▶ **SELECTION**:
** Start **
Gen Con 2016 has come and gone. I had an idea of what I wanted to see this year, but I didn’t really have a plan, other than some booths I wanted to hit on Day One. But with no planned events, I felt free to just wander around and take it all in. And I had a great time. So here are eleven of my favorite things from the convention, presented in rough chronological order (I’m not ranking them).
Agility is a game by Brent Povis that was published by Two Lanterns Games. I got a demo of Morels from the designer when I was last at Gen Con in 2012, and that has morphed into one of my favorite games, so I definitely wanted to seek this out. I got the demo directly from Brent again, and we played a game starting kind of in the middle of the action. Agility is a game where you are training different dogs and trying to get them through three courses by spending treats. The game features an action selection method where players play a number card and moving that number of spaces on the chart, taking the action where they land. This could be to clear obstacles or to get new treats, or some various other abilities.
The game has a very unique theme, as Morels did. Povis also seems to like games that move, using an action track here as opposed to the mushroom path in Morels. I liked this game a lot, as I suspected I would. I’d really like to give the full thing a try sometime. I didn’t come home with a copy (I really didn’t buy much), but it’s on my list.
Via Nebula is a game from Martin Wallace and Space Cowboys. I was walking through the Asmodee area on Day One, and I happened to see it being demoed by none other than Martin Wallace himself. So I sidled up to the table, intending to be in the next group that got a demo. Then I heard Wallace telling someone that he needed to run as soon as this was over, so I didn’t stick around. I did come back to it later as it was being demoed by one of my friends who was working for FFG/Asmodee.
The game is sort of a pick-up-and-deliver game where you have to deliver goods to sites that you might construct buildings and score lots of points. The board is covered with fog, except for a few places where resources will pop up and the construction sites. You have to place meadow tiles to build the paths that everyone can then use to move goods. After someone has constructed their fifth building, the player who has scored the most points wins.
I didn’t get many full games when demoing at Gen Con, but this one, I did. It’s a pretty quick and easy game that really owes a lot to train games in its design. It’s essentially a train game without trains. It’s a beautiful game, plays really well, and definitely one of my favorites from the Con.
If you’ve read this blog for any amount of time, you know I’m a complete Vlaada Chvátil fanboy. Well, there he was, big as life in the Czech Games room showing off CGE apps. He demonstrated the Through the Ages app for me, and seemed pleased that I had never played the game before (I have played the first edition in sort of a truncated play in a coffee shop, and to me, that doesn’t count). He showed me the tutorial, apologizing several times that it wasn’t quite finished. The tutorial was very good at showing how to play, and even featured some of that trademark Vlaada wit. I won’t spoil it, but there’s at least one joke in there that he seemed very happy that I appreciated. The app looks very good already, and I’m looking forward to it being finished. But to me, the highlight here was that I got to meet Vlaada Chvátil.
** End **
▶ **PROBLEMS AND TASKS**:
[A] Duplicate the portion of the Gen Con post between "The game has" and "on my list.", inclusive.
[B] According to the Gen Con post, what ends a game of Via Nebula, and who wins?

[Extracted data entries]
** Start **
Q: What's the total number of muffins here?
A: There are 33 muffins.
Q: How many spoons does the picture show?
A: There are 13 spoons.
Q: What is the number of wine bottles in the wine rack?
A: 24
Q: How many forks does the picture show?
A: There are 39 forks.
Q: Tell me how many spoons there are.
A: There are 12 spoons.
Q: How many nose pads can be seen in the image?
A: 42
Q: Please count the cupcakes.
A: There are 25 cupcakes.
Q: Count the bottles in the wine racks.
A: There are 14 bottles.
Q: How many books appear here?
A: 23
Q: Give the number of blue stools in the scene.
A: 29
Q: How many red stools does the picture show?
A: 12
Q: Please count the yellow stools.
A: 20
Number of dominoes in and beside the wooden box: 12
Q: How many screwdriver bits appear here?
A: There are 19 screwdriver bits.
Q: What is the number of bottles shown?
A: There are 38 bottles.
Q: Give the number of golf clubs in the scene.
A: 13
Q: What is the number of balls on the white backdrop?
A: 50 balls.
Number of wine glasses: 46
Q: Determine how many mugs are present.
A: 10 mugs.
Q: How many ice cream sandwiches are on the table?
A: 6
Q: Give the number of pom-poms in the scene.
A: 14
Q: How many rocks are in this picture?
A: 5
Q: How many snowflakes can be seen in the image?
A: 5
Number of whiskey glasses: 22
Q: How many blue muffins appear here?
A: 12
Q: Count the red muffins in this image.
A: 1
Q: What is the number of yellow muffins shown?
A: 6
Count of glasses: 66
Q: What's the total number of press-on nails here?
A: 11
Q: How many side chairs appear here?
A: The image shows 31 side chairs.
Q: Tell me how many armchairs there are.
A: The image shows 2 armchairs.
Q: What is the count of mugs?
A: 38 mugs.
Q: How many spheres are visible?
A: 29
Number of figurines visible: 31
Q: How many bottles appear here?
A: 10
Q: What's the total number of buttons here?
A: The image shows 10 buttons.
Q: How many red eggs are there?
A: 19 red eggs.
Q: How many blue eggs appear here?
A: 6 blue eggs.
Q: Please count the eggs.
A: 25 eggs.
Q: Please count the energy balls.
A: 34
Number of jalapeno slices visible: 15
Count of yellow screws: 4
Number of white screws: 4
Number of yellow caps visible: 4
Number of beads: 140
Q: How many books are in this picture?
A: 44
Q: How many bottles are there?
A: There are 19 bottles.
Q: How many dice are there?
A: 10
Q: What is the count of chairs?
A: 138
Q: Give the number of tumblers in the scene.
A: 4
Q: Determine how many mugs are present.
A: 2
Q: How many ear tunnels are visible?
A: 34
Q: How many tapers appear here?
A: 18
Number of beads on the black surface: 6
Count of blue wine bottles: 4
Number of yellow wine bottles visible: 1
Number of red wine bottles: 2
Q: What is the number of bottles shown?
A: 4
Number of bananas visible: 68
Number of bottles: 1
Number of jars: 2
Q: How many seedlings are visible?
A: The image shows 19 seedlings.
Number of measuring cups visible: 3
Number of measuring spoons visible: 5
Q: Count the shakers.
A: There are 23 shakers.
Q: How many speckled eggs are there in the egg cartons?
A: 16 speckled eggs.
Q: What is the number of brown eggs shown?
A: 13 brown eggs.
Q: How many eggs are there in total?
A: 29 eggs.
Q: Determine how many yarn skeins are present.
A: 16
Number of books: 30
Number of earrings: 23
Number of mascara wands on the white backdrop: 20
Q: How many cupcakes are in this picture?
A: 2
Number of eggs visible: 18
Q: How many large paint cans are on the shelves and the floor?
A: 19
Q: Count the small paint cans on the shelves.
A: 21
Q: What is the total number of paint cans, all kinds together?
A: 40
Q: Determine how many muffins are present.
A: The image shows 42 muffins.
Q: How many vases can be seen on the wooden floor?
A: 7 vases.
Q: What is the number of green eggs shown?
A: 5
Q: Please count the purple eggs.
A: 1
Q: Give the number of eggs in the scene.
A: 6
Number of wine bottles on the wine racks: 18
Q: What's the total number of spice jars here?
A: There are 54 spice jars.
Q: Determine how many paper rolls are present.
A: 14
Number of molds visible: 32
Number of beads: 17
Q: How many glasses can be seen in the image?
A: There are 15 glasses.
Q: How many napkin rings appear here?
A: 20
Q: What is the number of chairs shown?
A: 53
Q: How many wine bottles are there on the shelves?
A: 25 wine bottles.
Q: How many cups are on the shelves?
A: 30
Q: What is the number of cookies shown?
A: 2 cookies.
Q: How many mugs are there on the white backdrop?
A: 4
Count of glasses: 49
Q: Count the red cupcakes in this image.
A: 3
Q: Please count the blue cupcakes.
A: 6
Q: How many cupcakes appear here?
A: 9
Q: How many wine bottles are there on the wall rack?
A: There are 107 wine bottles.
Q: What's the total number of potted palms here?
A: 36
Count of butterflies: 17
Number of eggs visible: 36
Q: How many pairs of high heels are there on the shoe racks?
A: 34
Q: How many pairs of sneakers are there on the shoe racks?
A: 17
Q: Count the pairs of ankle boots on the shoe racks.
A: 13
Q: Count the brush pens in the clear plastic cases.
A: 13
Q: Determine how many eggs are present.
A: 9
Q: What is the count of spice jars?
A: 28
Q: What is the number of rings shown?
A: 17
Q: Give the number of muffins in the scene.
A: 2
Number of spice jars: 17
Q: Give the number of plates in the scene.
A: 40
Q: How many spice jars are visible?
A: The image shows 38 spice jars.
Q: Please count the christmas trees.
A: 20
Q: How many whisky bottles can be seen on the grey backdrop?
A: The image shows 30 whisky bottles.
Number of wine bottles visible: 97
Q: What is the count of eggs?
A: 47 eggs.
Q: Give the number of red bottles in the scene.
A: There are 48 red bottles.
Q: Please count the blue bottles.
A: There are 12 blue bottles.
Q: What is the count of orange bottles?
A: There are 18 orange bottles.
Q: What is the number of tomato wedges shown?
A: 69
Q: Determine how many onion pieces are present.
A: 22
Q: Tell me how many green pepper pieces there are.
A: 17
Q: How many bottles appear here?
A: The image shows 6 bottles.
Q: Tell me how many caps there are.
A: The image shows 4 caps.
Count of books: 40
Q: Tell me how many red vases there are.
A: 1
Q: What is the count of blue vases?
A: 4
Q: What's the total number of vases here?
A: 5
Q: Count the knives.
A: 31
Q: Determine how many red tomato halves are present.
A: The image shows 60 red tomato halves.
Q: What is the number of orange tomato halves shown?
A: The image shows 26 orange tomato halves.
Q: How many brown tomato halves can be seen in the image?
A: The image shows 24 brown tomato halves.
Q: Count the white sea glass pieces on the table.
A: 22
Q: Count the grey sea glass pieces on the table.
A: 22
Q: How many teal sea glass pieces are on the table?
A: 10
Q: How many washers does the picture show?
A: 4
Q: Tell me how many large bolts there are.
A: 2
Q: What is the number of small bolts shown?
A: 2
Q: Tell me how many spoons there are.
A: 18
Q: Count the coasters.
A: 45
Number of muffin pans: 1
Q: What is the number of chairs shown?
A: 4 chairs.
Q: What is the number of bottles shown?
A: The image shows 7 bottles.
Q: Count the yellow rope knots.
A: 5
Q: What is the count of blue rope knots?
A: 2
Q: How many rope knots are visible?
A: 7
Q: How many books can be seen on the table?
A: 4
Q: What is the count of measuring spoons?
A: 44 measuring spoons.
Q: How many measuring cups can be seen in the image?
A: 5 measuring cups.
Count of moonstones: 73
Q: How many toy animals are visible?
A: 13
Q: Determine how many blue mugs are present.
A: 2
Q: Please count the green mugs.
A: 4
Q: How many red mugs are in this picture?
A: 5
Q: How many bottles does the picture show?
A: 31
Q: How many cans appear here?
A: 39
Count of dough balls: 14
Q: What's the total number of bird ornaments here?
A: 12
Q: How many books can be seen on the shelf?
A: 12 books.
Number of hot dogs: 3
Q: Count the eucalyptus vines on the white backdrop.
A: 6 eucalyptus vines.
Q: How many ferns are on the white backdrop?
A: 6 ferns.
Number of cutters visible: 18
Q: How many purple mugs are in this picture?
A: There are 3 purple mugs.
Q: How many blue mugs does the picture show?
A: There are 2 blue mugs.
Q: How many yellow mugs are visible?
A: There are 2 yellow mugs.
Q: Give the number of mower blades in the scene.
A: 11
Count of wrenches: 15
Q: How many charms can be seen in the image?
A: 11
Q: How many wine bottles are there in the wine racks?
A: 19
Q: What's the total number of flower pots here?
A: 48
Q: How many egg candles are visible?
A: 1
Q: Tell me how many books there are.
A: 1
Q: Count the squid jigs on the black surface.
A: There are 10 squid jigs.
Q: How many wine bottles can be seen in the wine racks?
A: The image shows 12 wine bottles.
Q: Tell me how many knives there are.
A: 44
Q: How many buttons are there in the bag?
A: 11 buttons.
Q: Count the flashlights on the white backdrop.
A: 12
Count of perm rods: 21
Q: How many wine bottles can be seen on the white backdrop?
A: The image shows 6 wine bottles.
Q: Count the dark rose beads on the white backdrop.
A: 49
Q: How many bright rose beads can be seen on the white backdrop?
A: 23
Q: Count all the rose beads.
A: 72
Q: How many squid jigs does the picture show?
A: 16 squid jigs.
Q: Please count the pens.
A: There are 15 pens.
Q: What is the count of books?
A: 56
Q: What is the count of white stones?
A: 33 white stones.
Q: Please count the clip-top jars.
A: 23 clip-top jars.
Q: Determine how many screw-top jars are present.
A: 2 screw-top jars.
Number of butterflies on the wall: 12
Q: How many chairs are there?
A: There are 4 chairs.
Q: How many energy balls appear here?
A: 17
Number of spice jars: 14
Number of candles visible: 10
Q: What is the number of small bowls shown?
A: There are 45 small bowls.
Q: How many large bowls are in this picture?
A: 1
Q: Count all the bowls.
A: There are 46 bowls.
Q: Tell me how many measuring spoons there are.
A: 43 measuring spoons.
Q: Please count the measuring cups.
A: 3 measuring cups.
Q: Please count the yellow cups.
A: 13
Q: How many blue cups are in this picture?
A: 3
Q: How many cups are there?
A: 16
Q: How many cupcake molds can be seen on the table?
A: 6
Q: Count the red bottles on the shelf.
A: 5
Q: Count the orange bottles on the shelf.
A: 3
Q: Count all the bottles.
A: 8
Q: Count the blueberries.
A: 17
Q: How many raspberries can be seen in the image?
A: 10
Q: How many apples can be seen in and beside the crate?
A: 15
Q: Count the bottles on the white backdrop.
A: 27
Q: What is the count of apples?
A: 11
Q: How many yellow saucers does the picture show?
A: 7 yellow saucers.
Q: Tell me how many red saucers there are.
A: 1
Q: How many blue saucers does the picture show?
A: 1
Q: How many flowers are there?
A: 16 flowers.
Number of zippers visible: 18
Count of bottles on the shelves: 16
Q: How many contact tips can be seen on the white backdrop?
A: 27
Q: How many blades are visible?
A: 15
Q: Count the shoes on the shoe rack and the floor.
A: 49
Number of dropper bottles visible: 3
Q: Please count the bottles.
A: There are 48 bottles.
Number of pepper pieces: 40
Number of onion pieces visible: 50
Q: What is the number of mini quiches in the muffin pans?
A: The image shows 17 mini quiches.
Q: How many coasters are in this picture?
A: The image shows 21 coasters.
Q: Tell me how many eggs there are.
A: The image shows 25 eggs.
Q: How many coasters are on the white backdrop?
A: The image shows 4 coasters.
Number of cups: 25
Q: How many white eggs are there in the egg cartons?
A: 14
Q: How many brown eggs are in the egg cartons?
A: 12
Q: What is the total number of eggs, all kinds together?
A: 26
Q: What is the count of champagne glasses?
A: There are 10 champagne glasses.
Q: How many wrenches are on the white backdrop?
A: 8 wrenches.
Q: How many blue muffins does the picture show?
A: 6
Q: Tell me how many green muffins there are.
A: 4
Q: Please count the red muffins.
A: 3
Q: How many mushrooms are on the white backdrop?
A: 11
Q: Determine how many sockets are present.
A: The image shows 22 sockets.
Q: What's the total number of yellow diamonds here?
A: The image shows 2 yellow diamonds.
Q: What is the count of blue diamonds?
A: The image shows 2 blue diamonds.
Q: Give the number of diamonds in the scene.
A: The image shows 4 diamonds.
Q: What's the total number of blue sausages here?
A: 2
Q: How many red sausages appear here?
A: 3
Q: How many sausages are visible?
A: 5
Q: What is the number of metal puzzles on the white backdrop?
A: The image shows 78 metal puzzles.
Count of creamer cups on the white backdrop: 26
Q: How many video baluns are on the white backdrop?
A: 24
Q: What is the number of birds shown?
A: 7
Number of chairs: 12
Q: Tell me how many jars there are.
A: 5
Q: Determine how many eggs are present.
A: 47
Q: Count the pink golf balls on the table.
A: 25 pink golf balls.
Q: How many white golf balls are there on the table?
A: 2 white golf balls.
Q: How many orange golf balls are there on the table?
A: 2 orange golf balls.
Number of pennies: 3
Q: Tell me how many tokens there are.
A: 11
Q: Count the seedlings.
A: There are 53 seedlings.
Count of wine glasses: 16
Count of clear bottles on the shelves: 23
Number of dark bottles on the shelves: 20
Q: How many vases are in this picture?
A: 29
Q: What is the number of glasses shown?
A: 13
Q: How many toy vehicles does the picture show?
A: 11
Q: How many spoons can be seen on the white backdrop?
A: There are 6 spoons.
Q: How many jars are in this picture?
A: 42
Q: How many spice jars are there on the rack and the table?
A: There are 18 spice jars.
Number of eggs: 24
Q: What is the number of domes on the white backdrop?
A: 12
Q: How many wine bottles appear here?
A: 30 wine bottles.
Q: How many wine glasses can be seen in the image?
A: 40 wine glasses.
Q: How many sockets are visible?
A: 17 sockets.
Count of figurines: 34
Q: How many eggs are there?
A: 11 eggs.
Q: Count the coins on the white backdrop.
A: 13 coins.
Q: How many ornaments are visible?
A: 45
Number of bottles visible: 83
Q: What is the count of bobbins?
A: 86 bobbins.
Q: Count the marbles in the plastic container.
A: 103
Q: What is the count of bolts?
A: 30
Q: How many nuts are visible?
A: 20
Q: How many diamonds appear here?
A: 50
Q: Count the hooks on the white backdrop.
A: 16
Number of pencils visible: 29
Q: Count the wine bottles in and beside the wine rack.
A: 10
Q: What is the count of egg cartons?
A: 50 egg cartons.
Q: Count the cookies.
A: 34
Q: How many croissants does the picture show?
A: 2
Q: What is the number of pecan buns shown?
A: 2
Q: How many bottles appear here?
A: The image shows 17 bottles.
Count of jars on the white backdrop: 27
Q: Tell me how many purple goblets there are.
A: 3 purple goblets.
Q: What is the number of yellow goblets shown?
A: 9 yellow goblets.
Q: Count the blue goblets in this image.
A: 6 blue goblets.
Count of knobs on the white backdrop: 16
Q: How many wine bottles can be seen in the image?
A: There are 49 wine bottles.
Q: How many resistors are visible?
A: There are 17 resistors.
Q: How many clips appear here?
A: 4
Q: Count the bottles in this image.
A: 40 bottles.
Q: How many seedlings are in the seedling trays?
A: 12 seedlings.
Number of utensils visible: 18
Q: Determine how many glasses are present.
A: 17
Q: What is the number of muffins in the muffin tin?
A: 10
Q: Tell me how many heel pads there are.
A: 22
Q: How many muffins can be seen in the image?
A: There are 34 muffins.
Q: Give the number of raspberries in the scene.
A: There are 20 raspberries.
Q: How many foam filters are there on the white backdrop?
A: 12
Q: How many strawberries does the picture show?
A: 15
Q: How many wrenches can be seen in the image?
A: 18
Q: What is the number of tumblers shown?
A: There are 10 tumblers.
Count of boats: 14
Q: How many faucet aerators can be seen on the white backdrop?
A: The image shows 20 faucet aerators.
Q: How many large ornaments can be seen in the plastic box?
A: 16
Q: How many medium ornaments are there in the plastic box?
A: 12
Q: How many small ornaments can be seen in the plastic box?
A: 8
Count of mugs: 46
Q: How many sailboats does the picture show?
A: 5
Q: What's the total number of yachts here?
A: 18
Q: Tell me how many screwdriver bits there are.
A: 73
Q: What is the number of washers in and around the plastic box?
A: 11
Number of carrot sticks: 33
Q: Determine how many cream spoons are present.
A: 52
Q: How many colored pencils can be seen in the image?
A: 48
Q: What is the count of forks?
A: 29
** End **
▶ **TASK RESULTS**:
[A]
The game has a very unique theme, as Morels did. Povis also seems to like games that move, using an action track here as opposed to the mushroom path in Morels. I liked this game a lot, as I suspected I would. I’d really like to give the full thing a try sometime. I didn’t come home with a copy (I really didn’t buy much), but it’s on my list.

[B] The game ends after someone has constructed their fifth building, and the player who has scored the most points wins.